From Scott Henry’s recent coverage in Creative Loafing…
Under state law, “mobile food units” – be they trucks, trailers or pushcarts – can’t roam the streets. Instead, they’re permitted for no more than two specific locations, the better to track them down for surprise health inspections. Also, raw food must be cooked in a licensed, stationary, commercial-grade kitchen before it goes on the truck or cart, where it can only be reheated.
Y’all want anything from the “mobile food unit”?
But wait, you ask – what about the fried catfish for sale at last year’s Inman Park Festival? Or the pulled-pork plate from the mobile smoker at the Chomp & Stomp? Frankly, that’s the product of a long-standing double standard: Food served at special events sponsored by a state-approved nonprofit corporation is exempt from the above regulations. Vendors at festivals, fundraisers and other such gatherings can sell food under a blanket event permit – presumably because local authorities can hold the event organizers responsible if someone gets sick from tainted food.

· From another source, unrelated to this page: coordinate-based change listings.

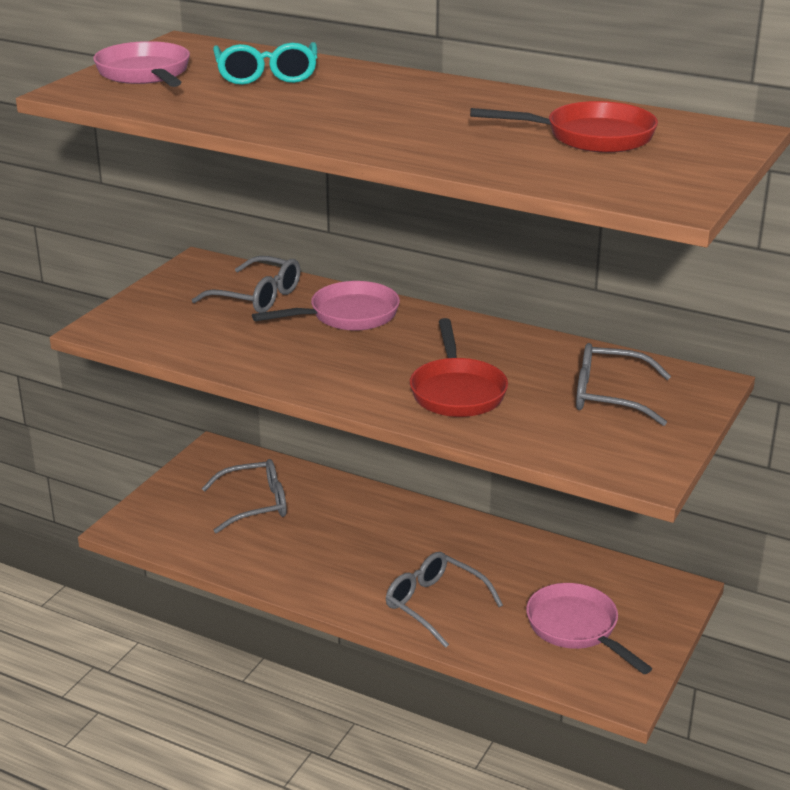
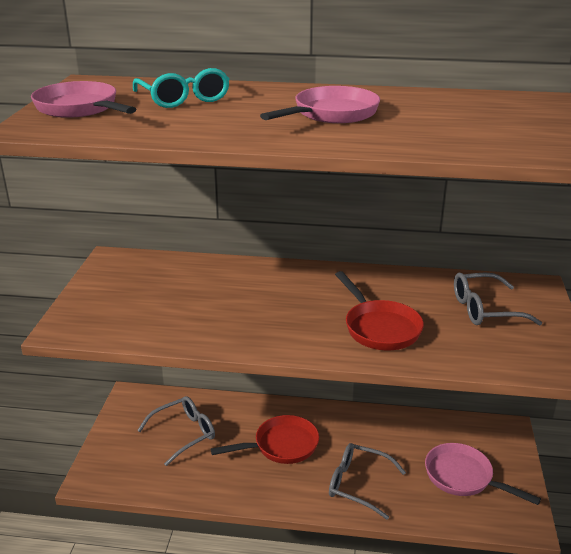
camera: 20 degrees left, 0 degrees up
(257, 297) = (175, 278): grey glasses -> none
(347, 315) = (254, 281): pink pan -> pink pan (331, 114)
(591, 137) = (483, 115): red pan -> red pan (281, 446)

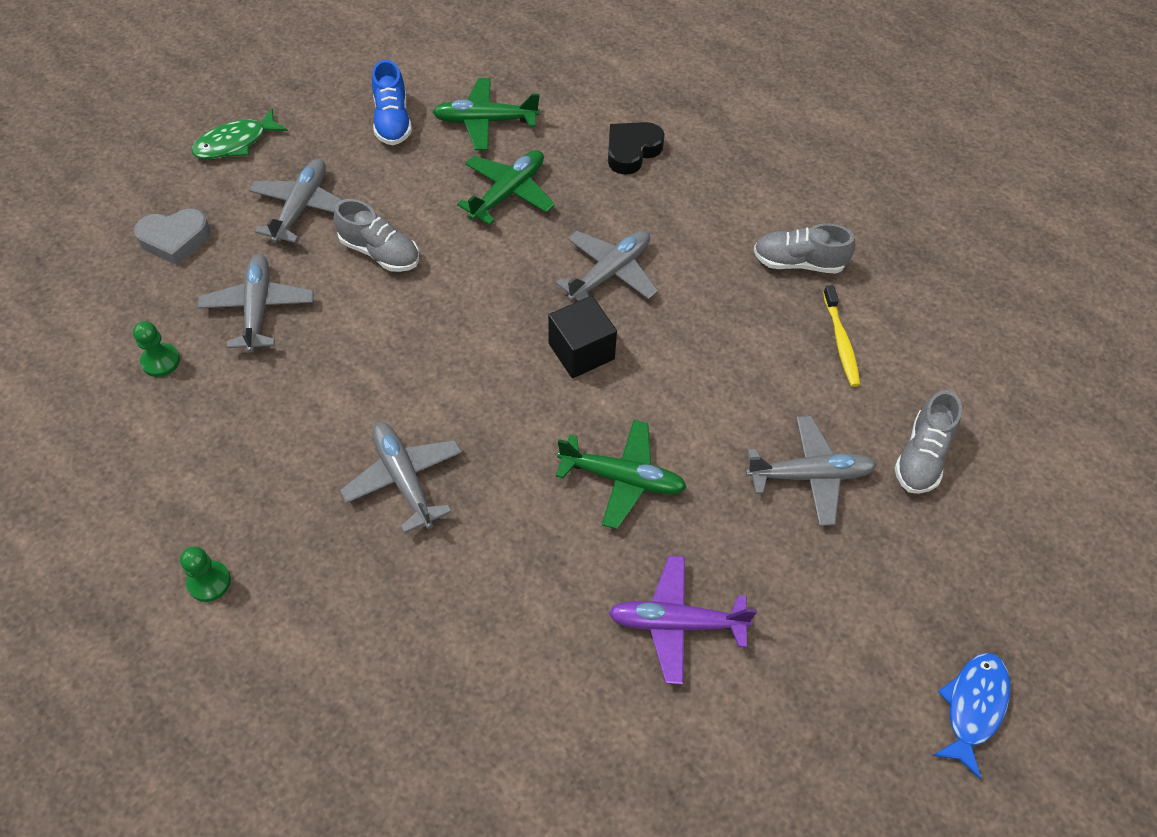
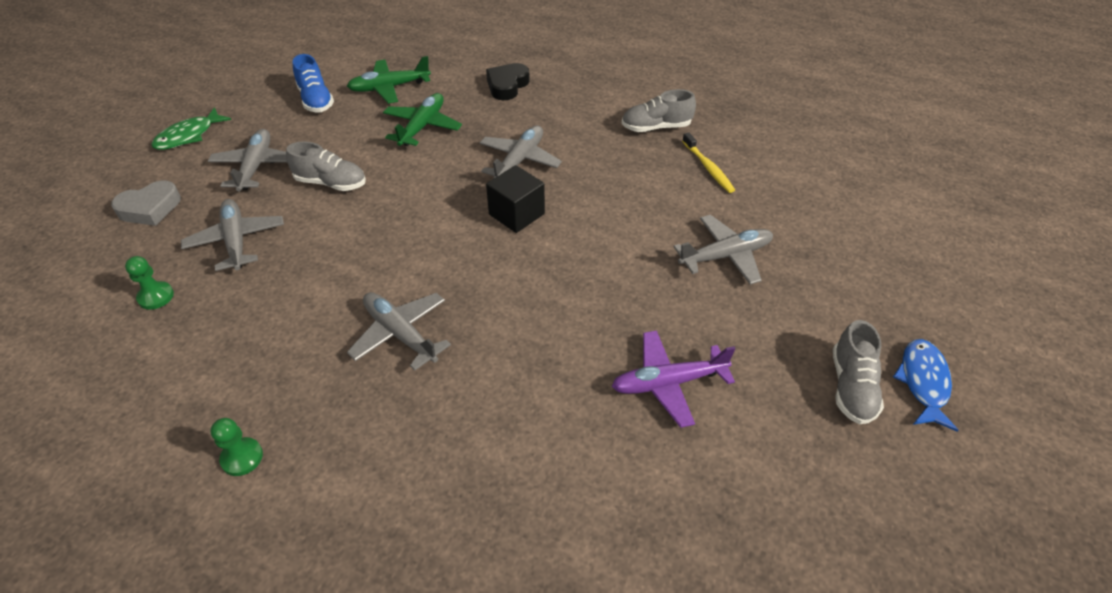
camera: 15 degrees left, 10 degrees down
(623, 478) = (583, 291): green plane -> none
(922, 456) = (800, 225): grey shoe -> grey shoe (851, 387)

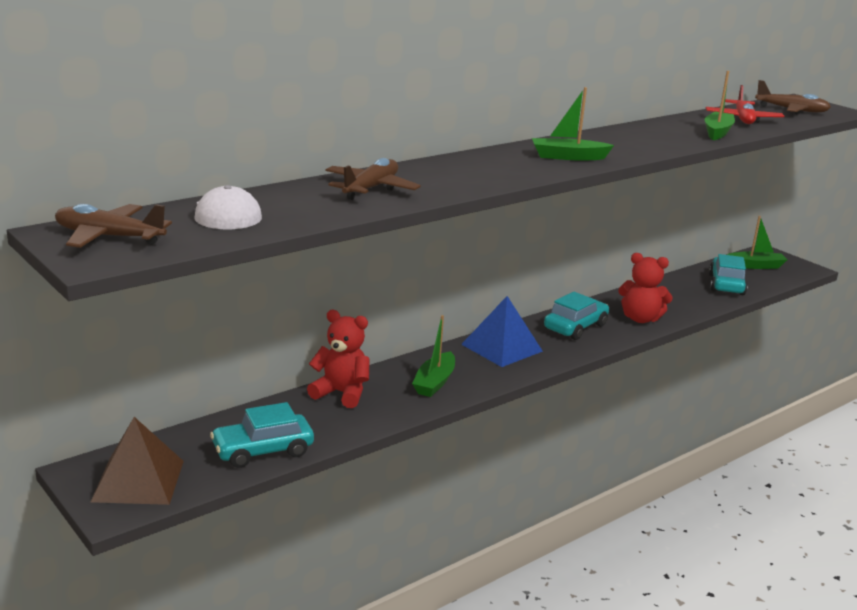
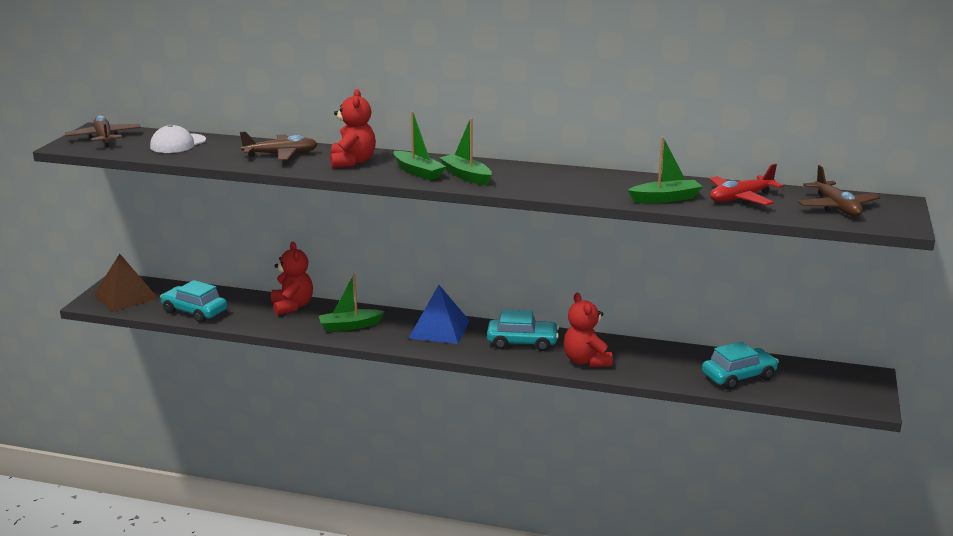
camera: 55 degrees right, 0 degrees up
(452, 174) = (352, 162): none -> red teddy bear
(755, 266) = (819, 379): green boat -> green boat (418, 172)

As Henry points out in his elaboration, many other cities sport streets teeming with non-reheated food carts, cooking up regional delicacies for passers-by. And while Atlanta does not have the foot-traffic as many of the other cities cited in the CL article, there certainly are a lot of empty parking lots as well as an unmet demand in casual, eat-and-go dining. Especially downtown.
But what came first? The pedestrian or the food-cart?
Thanks to the efforts of the Atlanta Street Food Coalition and others, we may soon find out!